Flannel shirts are best; woollen drawers should also be used

For working, clothes of such colour as will not show the dust are best.

The thickness of the clothes for summer wearing may be very much the same as would suit in England during hot summer weather; they should be waterproofed before being made up.

Indiarubber coats, although very useful in winter, are ruined in hot weather, and stick together and tear, so as to be useless.

Good English boots are not to be had, and are therefore very useful.

As to food he says:—

Be careful about eating and drinking, especially when newly landed, and avoid as much as possible unnecessary exposure to the sun.

Fruit should not be taken in quantities at first. Peaches are said to be the best and most wholesome.

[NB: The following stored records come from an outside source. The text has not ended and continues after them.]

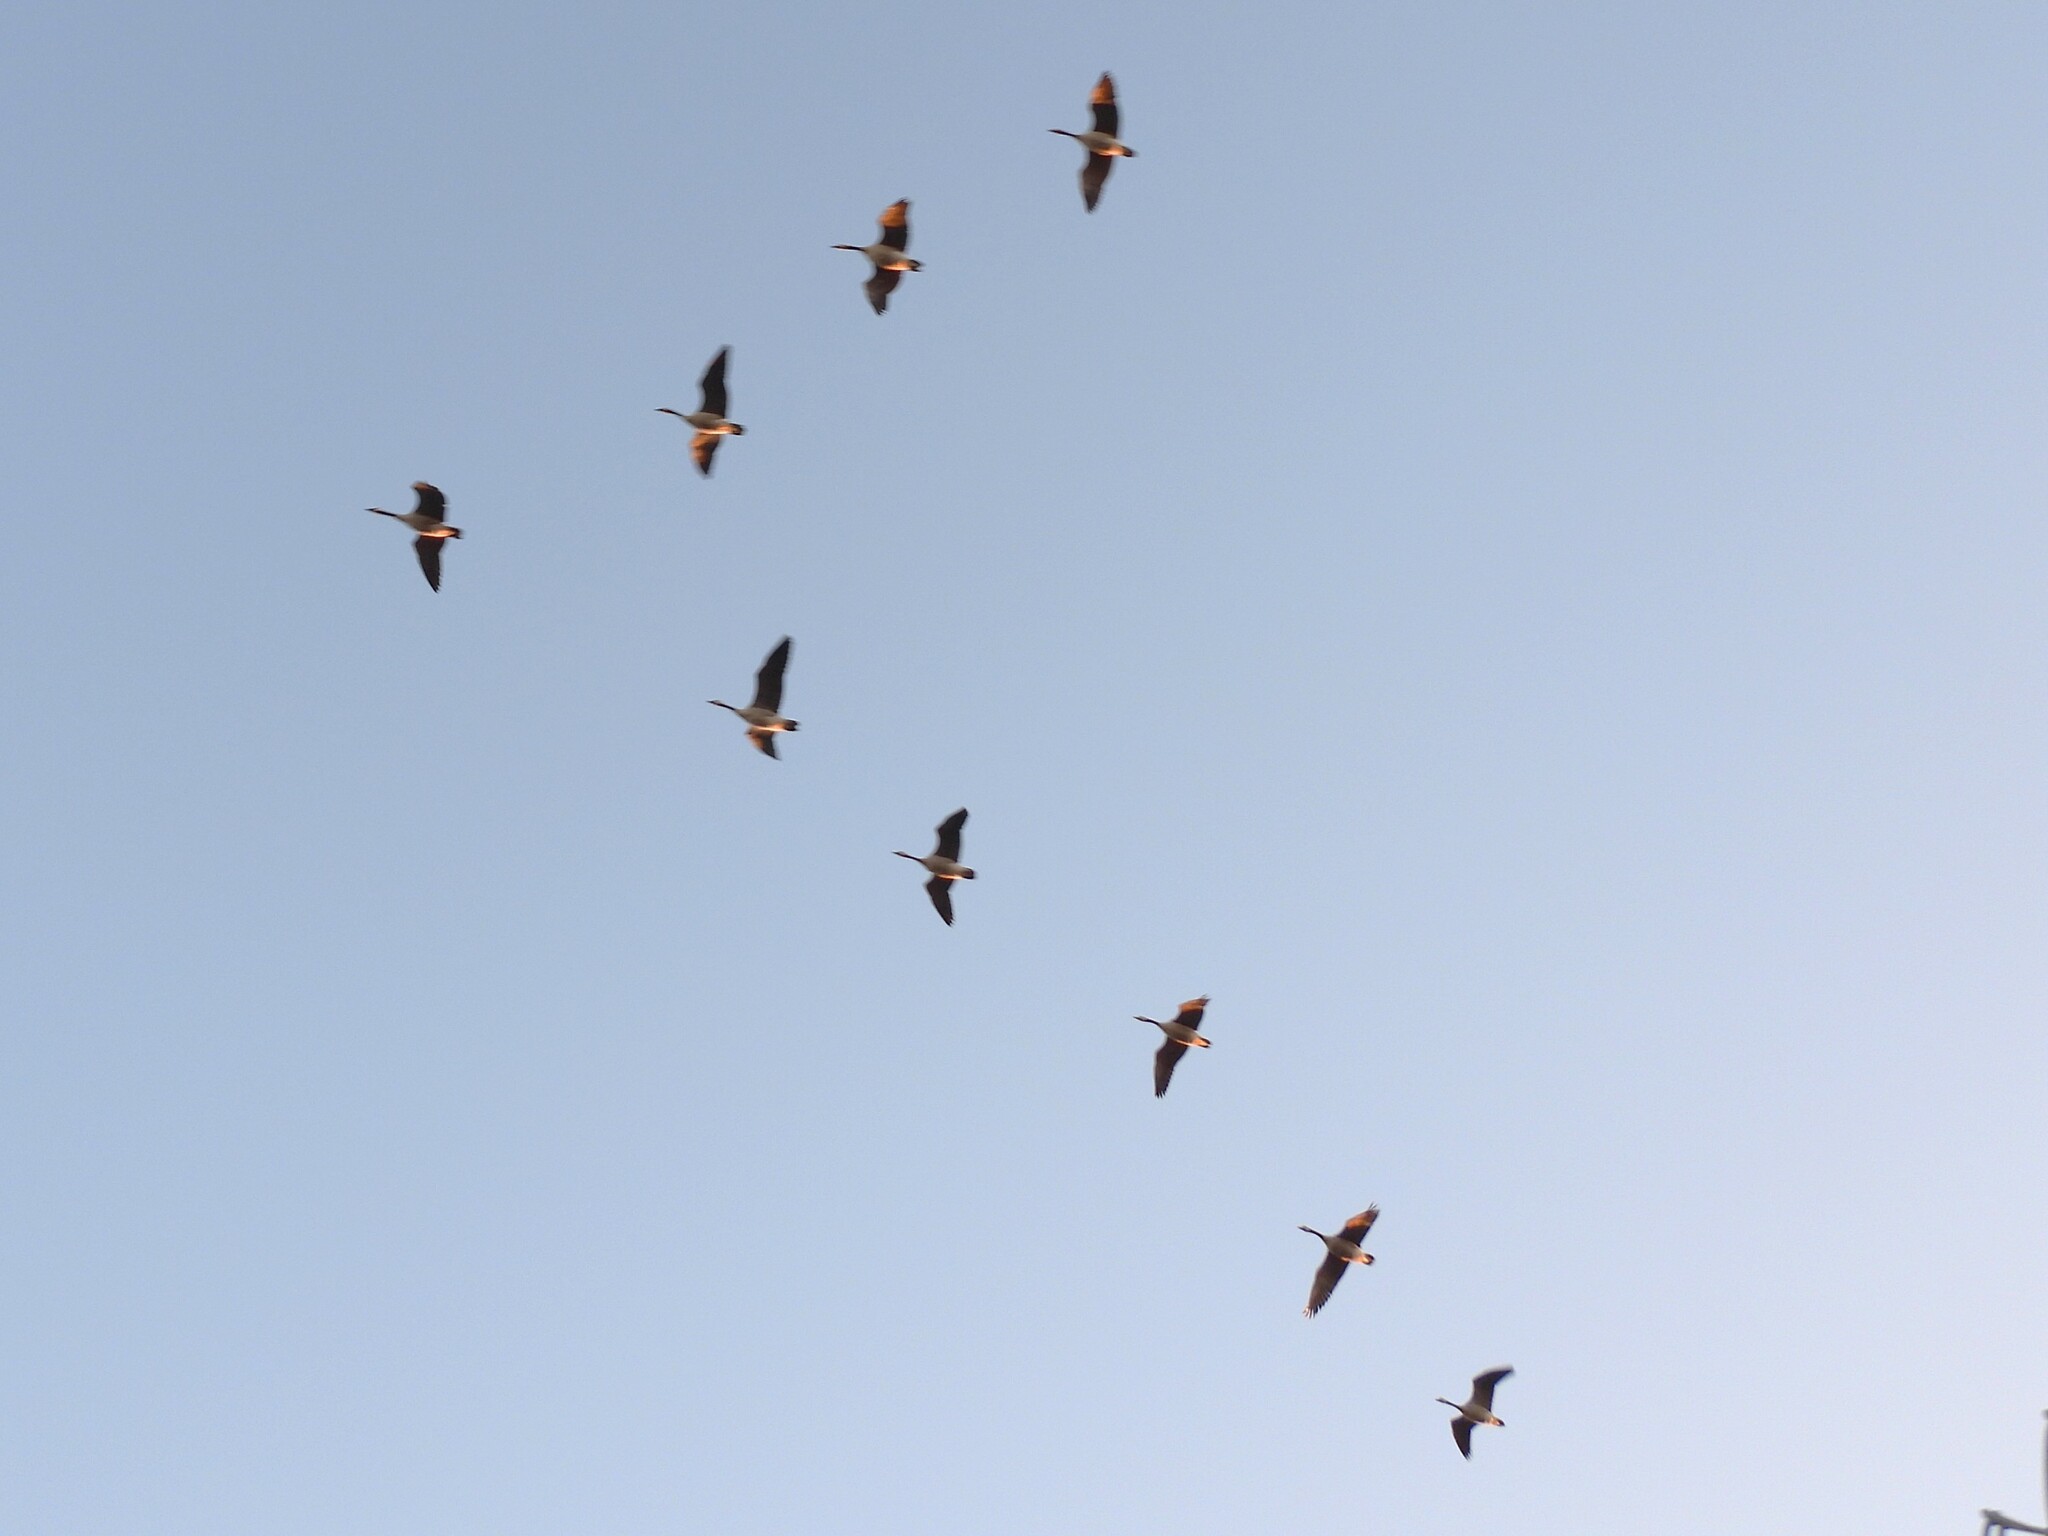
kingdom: Animalia
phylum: Chordata
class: Aves
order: Anseriformes
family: Anatidae
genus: Branta
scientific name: Branta canadensis
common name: Canada goose
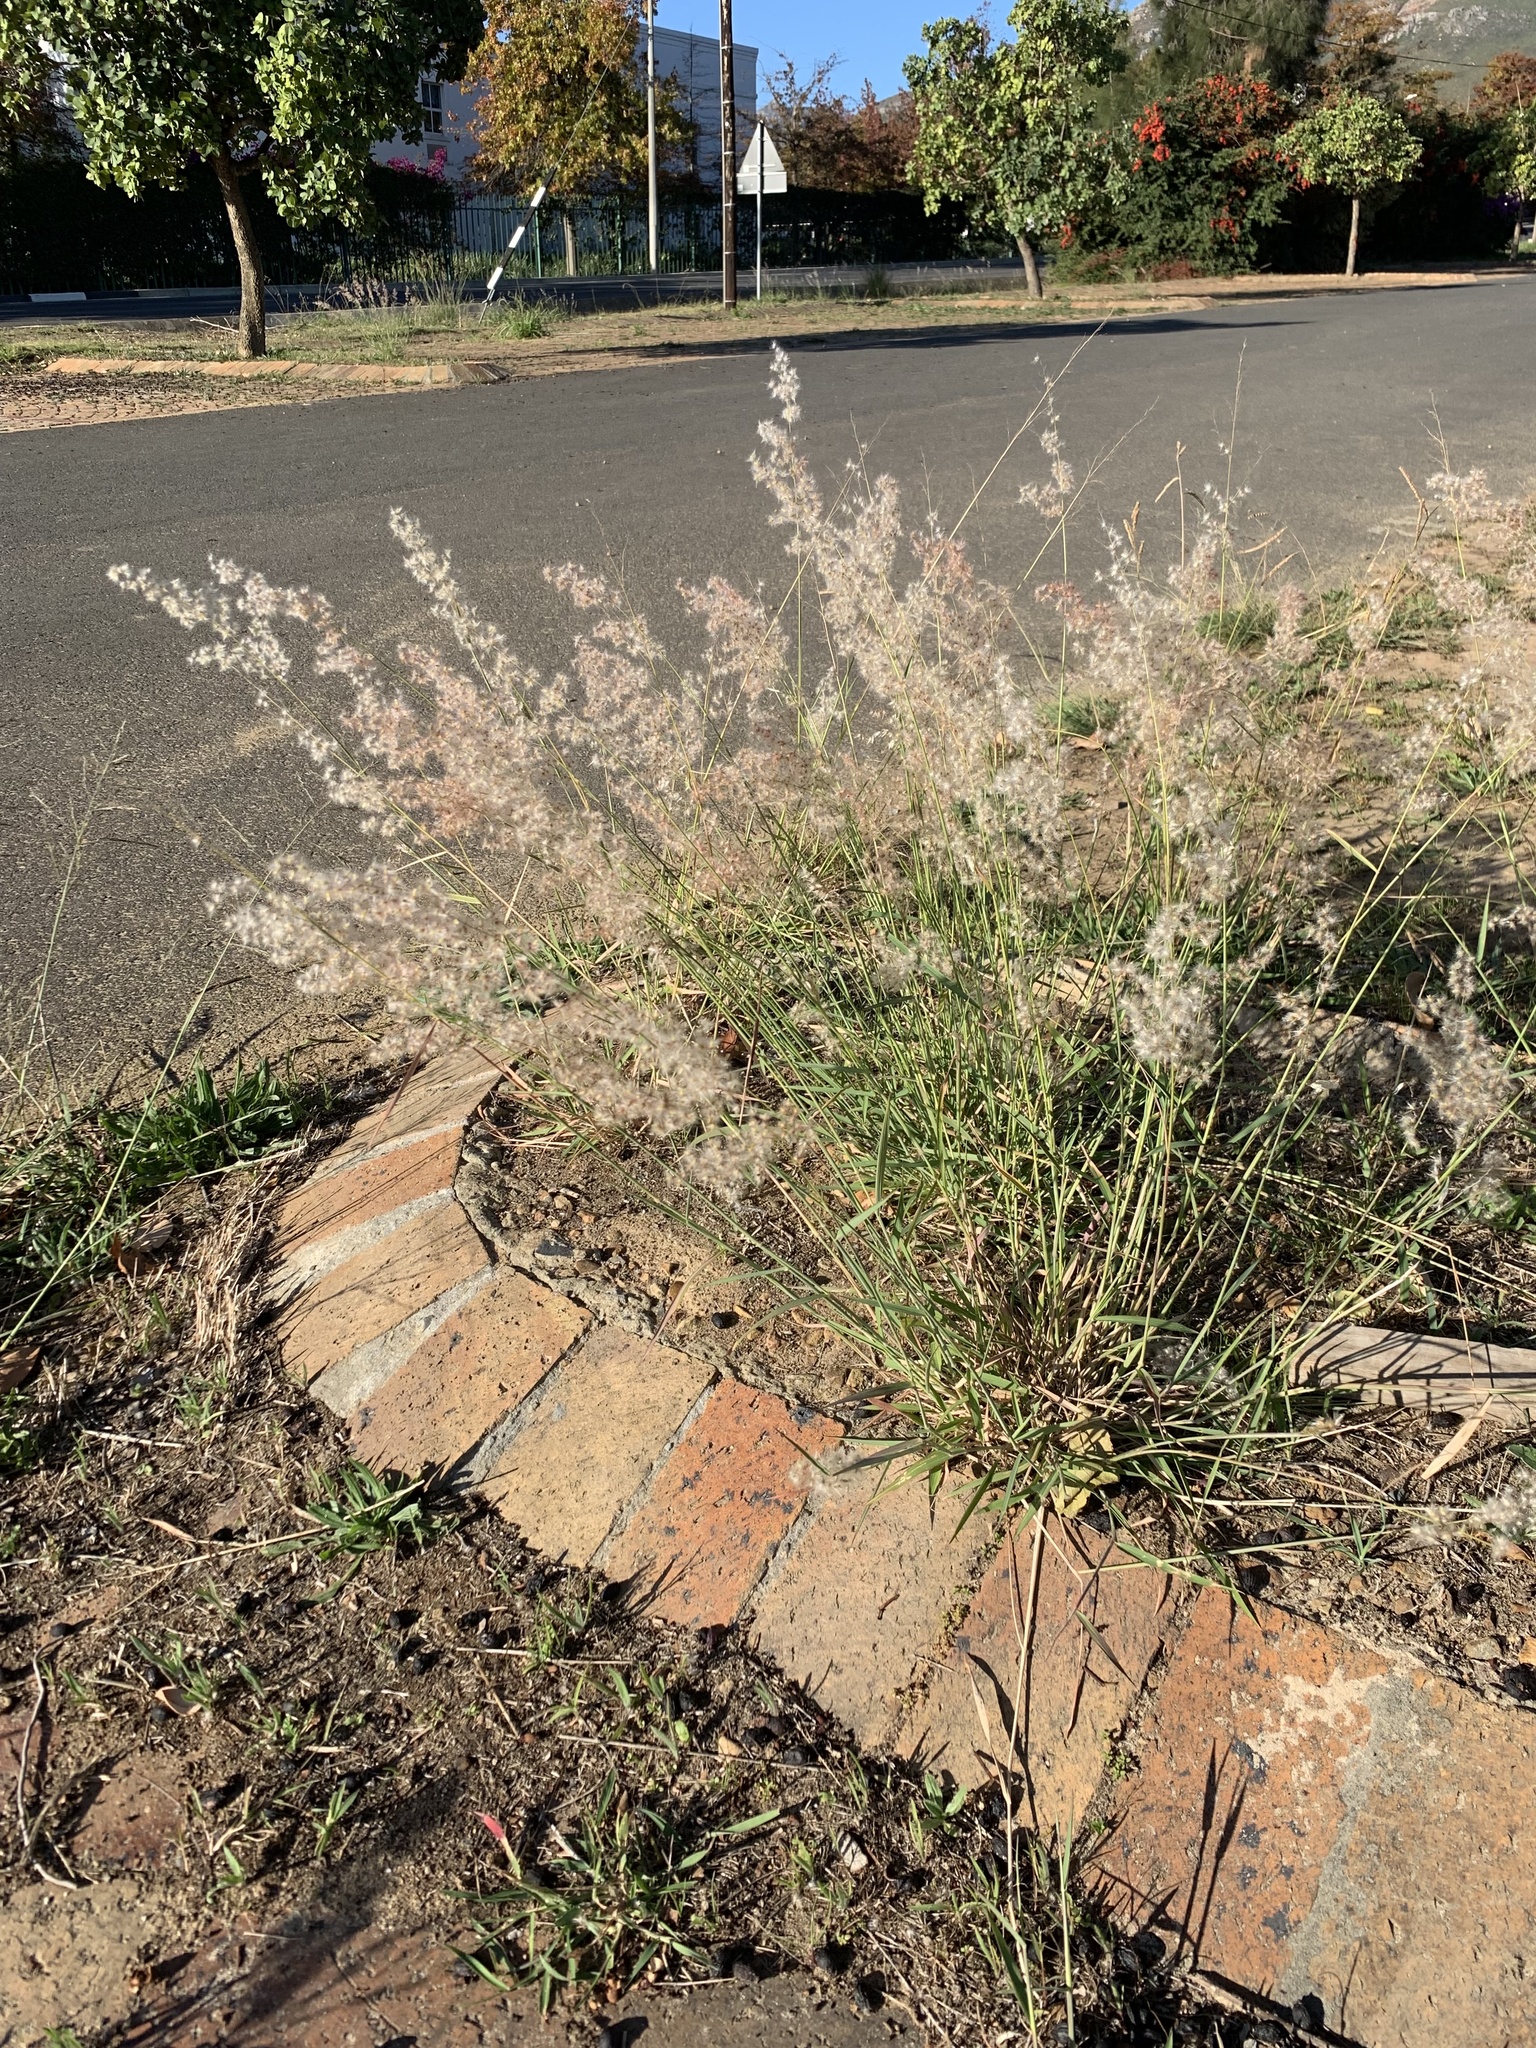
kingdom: Plantae
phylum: Tracheophyta
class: Liliopsida
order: Poales
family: Poaceae
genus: Melinis
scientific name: Melinis repens
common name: Rose natal grass
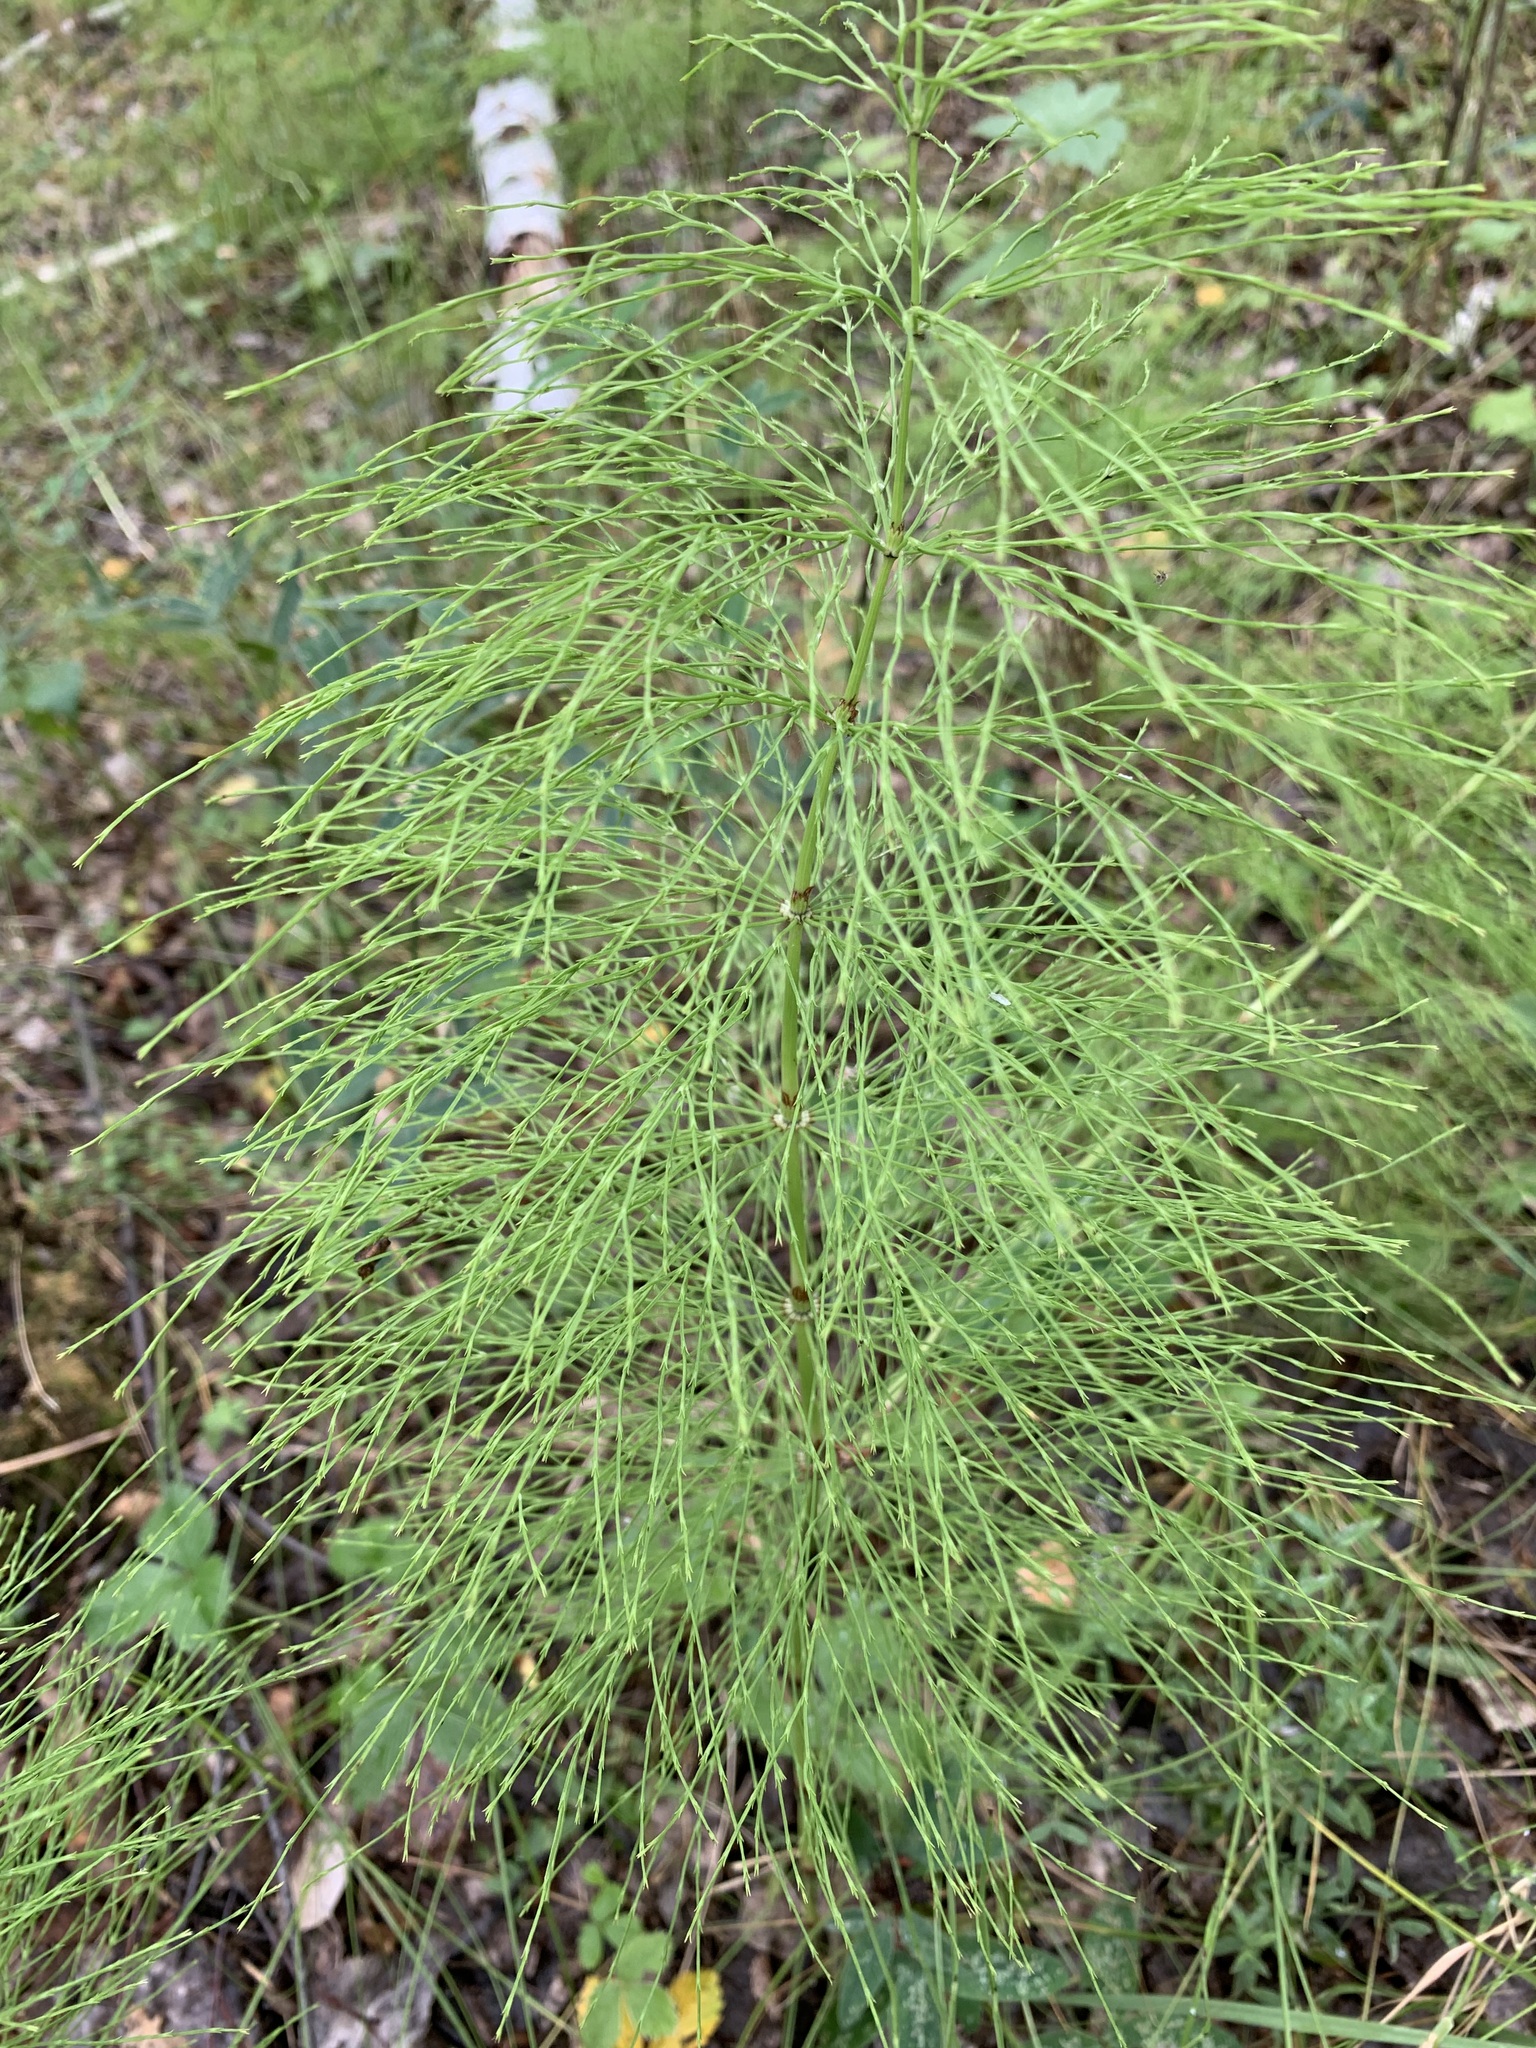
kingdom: Plantae
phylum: Tracheophyta
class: Polypodiopsida
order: Equisetales
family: Equisetaceae
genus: Equisetum
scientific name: Equisetum sylvaticum
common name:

I may add from my own experience that where it is intended to frequent the campo a pair of good riding boots are very necessary, and a rough pea jacket would be a very good companion in winter. In town cloth cloaks are much worn, and in the campo chiefly ponchos.

The boundless tracts of open country are in a great measure occupied by sheep and cattle, and do not require much of the labour of man; but sheep farming having been carried to a large extent, the price of wool has much depreciated, and sheep can be bought very cheap. In consequence, agriculture is now much more attended to and will require labour. Good wheat can be grown in most of the Argentine Provinces, and now forms a staple commodity, which may be increased to almost any extent where railways afford the means of easy transport, and so soon as there are sufficient labourers to cultivate the soil. Indeed, there is no reason why wheat, as well as Indian corn, should not be largely exported, and I believe this will be the case in a very few years. Wheat crops are liable to injury from drought, but the price obtained for the product is a very remunerative one, and it is not subject to losses by depreciation as frequently occurs with sheep and cattle.